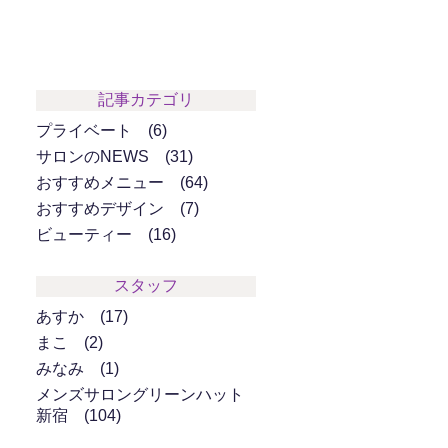
記事カテゴリ
プライベート
6
サロンのNEWS
31
おすすめメニュー
64
おすすめデザイン
7
ビューティー
16
スタッフ
あすか
17
まこ
2
みなみ
1
メンズサロングリーンハット
新宿
104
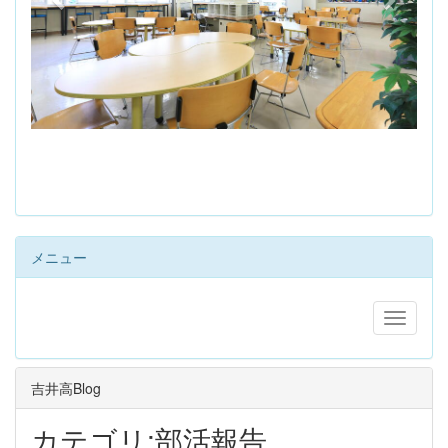
s
メニュー
吉井高Blog
カテゴリ:部活報告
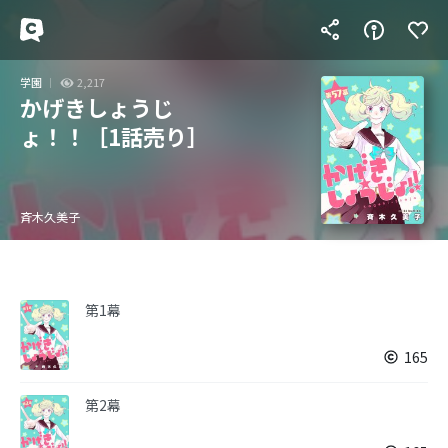
学園
2,217
かげきしょうじ
ょ！！［1話売り］
斉木久美子
第1幕
165
第2幕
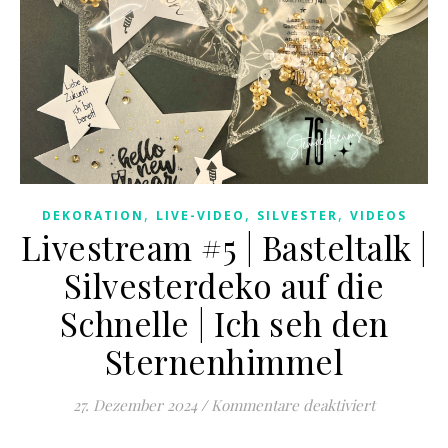
,
,
,
DEKORATION
LIVE-VIDEO
SILVESTER
VIDEOS
Livestream #5 | Basteltalk |
Silvesterdeko auf die
Schnelle | Ich seh den
Sternenhimmel
für Livestr
27. Dezember 2024
/
Kommentare deaktiviert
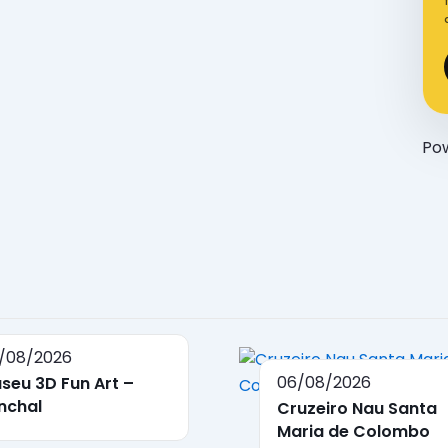
Po
/08/2026
06/08/2026
seu 3D Fun Art –
nchal
Cruzeiro Nau Santa
Maria de Colombo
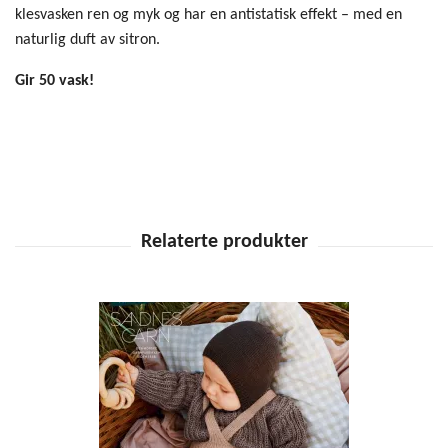
klesvasken ren og myk og har en antistatisk effekt – med en
naturlig duft av sitron.
Gir 50 vask!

☆ ☆ ☆

→ What you are asked to do: Copy the text of every entry above, line for line and without changes. Leave the pictures out.

→ Output:
記事カテゴリ
プライベート
6
サロンのNEWS
31
おすすめメニュー
64
おすすめデザイン
7
ビューティー
16
スタッフ
あすか
17
まこ
2
みなみ
1
メンズサロングリーンハット
新宿
104
s
メニュー
吉井高Blog
カテゴリ:部活報告
学園
2,217
かげきしょうじ
ょ！！［1話売り］
斉木久美子
第1幕
165
第2幕
,
,
,
DEKORATION
LIVE-VIDEO
SILVESTER
VIDEOS
Livestream #5 | Basteltalk |
Silvesterdeko auf die
Schnelle | Ich seh den
Sternenhimmel
für Livestr
27. Dezember 2024
/
Kommentare deaktiviert
Po
/08/2026
06/08/2026
seu 3D Fun Art –
nchal
Cruzeiro Nau Santa
Maria de Colombo
klesvasken ren og myk og har en antistatisk effekt – med en
naturlig duft av sitron.
Gir 50 vask!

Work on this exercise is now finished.